In comparison to my last two entries this one will be much shorter (and less formal).
I've been working with computers a lot recently, and after more than a decade I'm still not sure if I like them. Embedded real-time systems are probably my favorite because there is so little code between you and the hardware, and the resource limitations makes things a bit more interesting. Conventional systems with an x86 architecture, kernel, and user-space quickly become needless complex for the task at hand — even worse if I have to network them. Add the mold that is Windows and I catch myself dreaming back to the days of digging trenches at -40°C.
My remedy is Nix.
There are many several good summaries of what Nix is1 and the one I just deleted while writing this was not one of them, but in short:
I can describe how I want my computer to behave in a text file and version control it with git.
This greatly reduces the number of ways my computer does something wrong (is incorrectly configured).
The learning curve is not insignificant but it makes working with computers much less of a chore.
Nix is its own programming language so it is very flexible. In a project I have defined a few computers and some services that they expose. I test this network by virtualizing all involved systems and executing a test script2. This allows me to integration test implementations that span across systems — very handy. I can improve upon an existing system — say, a computation cluster — without bringing it offline, and the upgrade can then be done transactionally (in one atomic step).
While Nix provides a lot of assurances while running this script it is still bound by the hardware it is executing on. Running a bunch of virtualization processes is just as chaotic as it sounds: some unrelated work on the system will change the schedule of the test you are running and you run the risk of getting differing results. The risk increases if you depend on time: if you are subject to race conditions. If you have written a shoddy test it may fail once every blue moon because you don't have control over the schedule.
So while extending a test script I stumbled upon such a race conditions and thought: "why don't I just run my test a bunch until it fails? That way I can identify the root cause!"
In this medium of absent audio, please imagine a buzzer noise that signals "wrong".
Nix does not support this.
Or more accurately, if you need this with Nix, you're doing something wrong.
When you successfully build something with Nix it is cached, so if I want to re-run my test script Nix will just hand me the success that is stored in cache.
There is an aptly named --rebuild
option, but this is meant as a verification tool:
if the checksum of the result changes Nix will signal an error and halt.
In my case the checksum does indeed change:
the virtualization logs contain granular timestamps that are non-stable due to the similarly unstable scheduling.
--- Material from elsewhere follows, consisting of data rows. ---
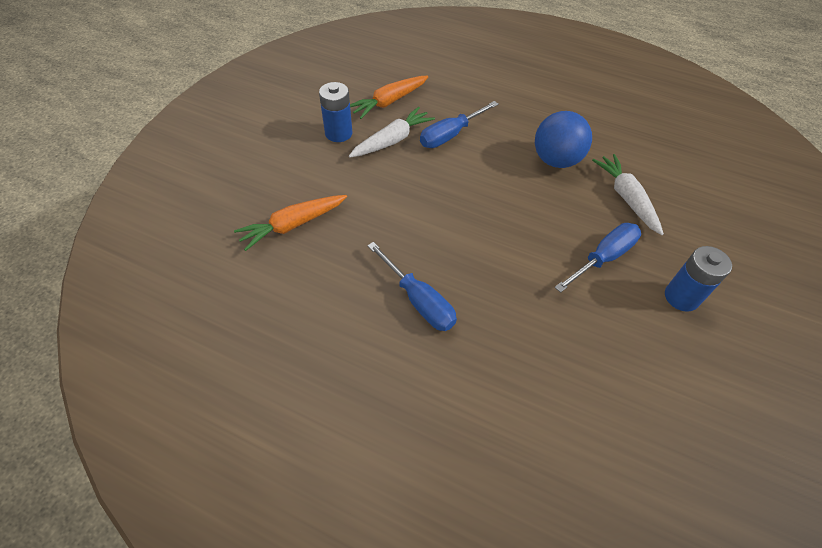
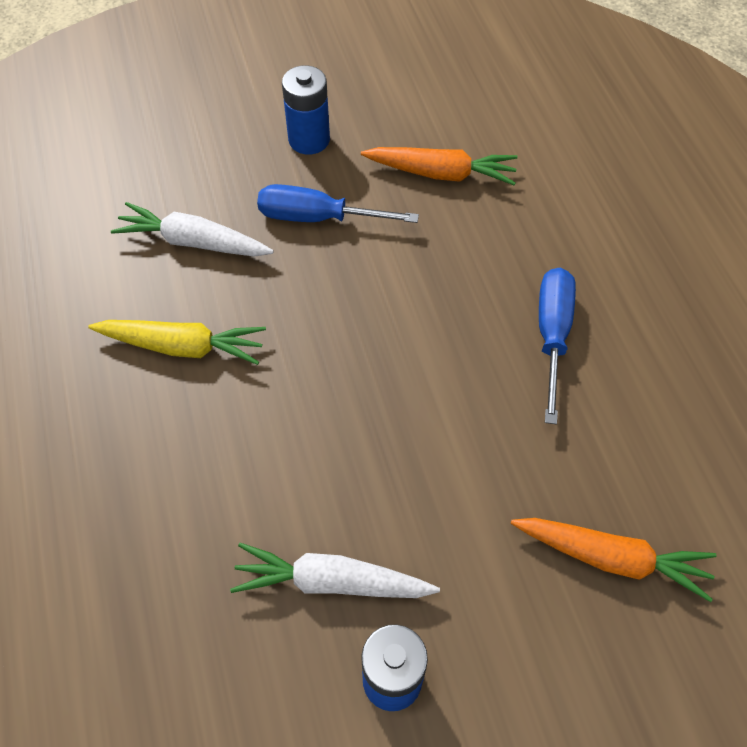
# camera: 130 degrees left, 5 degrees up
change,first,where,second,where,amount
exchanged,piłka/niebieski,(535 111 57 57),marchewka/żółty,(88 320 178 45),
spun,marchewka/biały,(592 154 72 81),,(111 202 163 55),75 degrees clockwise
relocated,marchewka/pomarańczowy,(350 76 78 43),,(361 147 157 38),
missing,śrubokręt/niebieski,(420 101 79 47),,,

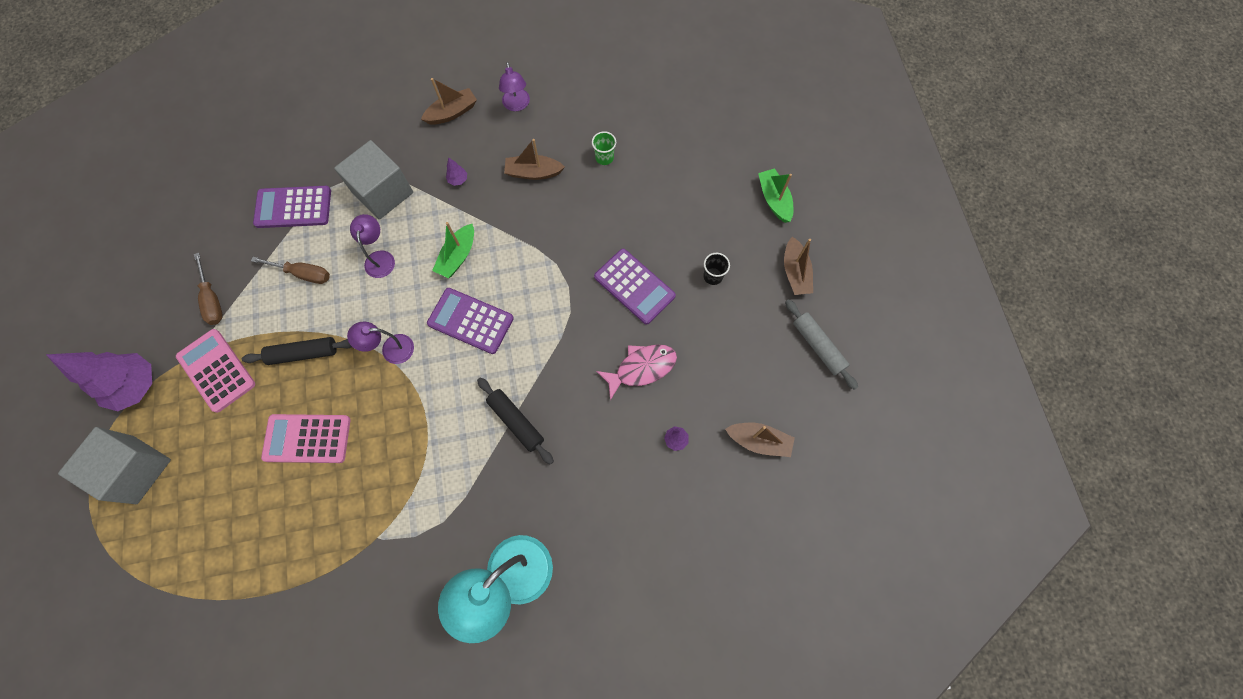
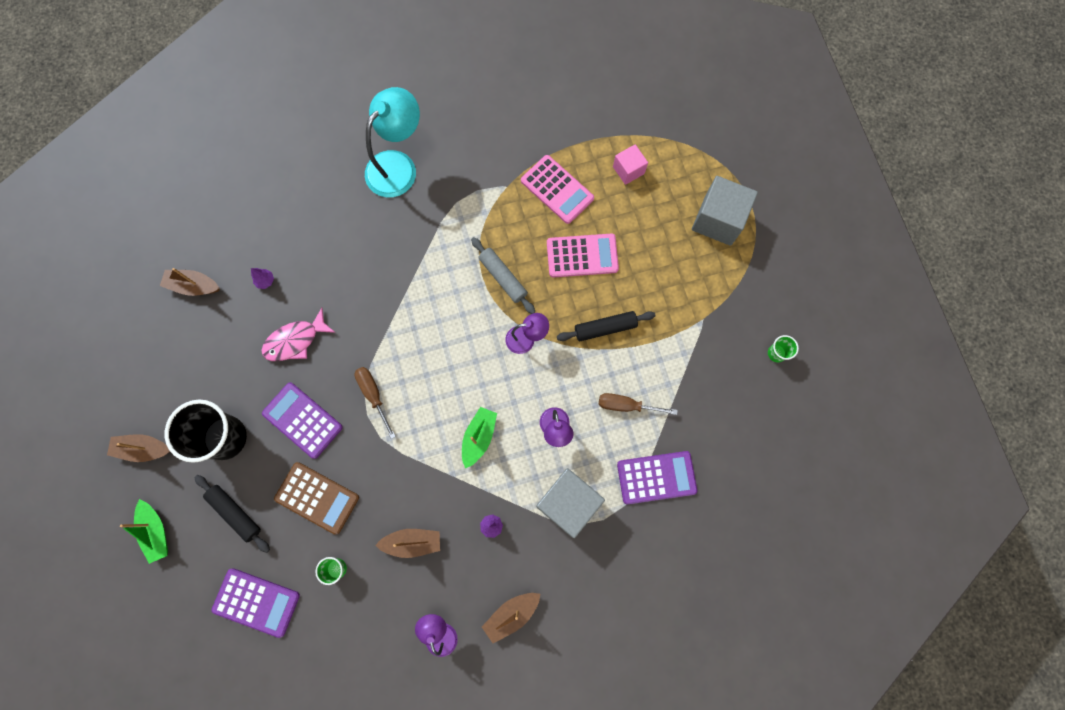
# camera: 175 degrees right, 5 degrees up
change,first,where,second,where,amount
spun,łódka/brązowy,(784 237 29 58),,(107 434 63 28),75 degrees counterclockwise
size,szklanka/czarny,(703 253 27 32),,(165 399 82 64),x2.30
relocated,wałek do ciasta/czarny,(477 377 77 88),,(194 475 76 78),
relocated,kalkulator/fioletowy,(427 288 87 66),,(212 568 88 70),
appeared,,,kalkulator/brązowy,(274 462 85 73),
relocated,śrubokręt/brązowy,(194 253 29 72),,(355 367 41 72),
relocated,wałek do ciasta/szary,(785 299 73 91),,(471 237 64 77),
relocated,kalkulator/różowy,(176 329 79 84),,(521 155 73 69),
appeared,,,sześcian/różowy,(613 144 35 41),
appeared,,,szklanka/zielony,(768 335 31 27),
missing,drzewko/fioletowy,(45 352 107 59),,,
Welp, I was stuck. I turned to people that knew more than me, in the NixOS Matrix chat, and realized something truly chocking. After more than a decade in this field I thought it couldn't happen again, but it had: I had fallen into the XY problem trap! I had dug so deep that I hit rock and now wondered why my shovel didn't work. A smart(er) NixOS user made me stop digging: "tests should be considered consistent until proven otherwise."
Some rumination and a page appended to an engineering notebook brought some stuff to light:
- When writing tests you want them to be dead simple: it should be trivial to determinate whether the condition is fulfilled.
- In small teams there isn't enough resources to systematically look for software bugs: the problem space is of unknown size and it is difficult to jump into it (that is, to trigger bugs).
- Instead, handle eventual bugs reactively: when they occur, save the logs, create an issue, dedicate resources towards fixing it later, when able.
- But don't increase your technological debt3: be proactive when fixing the bug and make sure the applied changes are a net gain for the code down the line.
Or as a flashy one-liner: assume the null hypothesis (there is no bug) true until rejected (the hidden race condition is triggered).
Footnotes
1 The project website, this short informal video, or the Nix author's PhD thesis (the Introduction suffices).
2 It is known as the NixOS test driver. This is a good resource for it.
3 Quick fixes done now that compound into a horrible code base down the line that sucks to work with.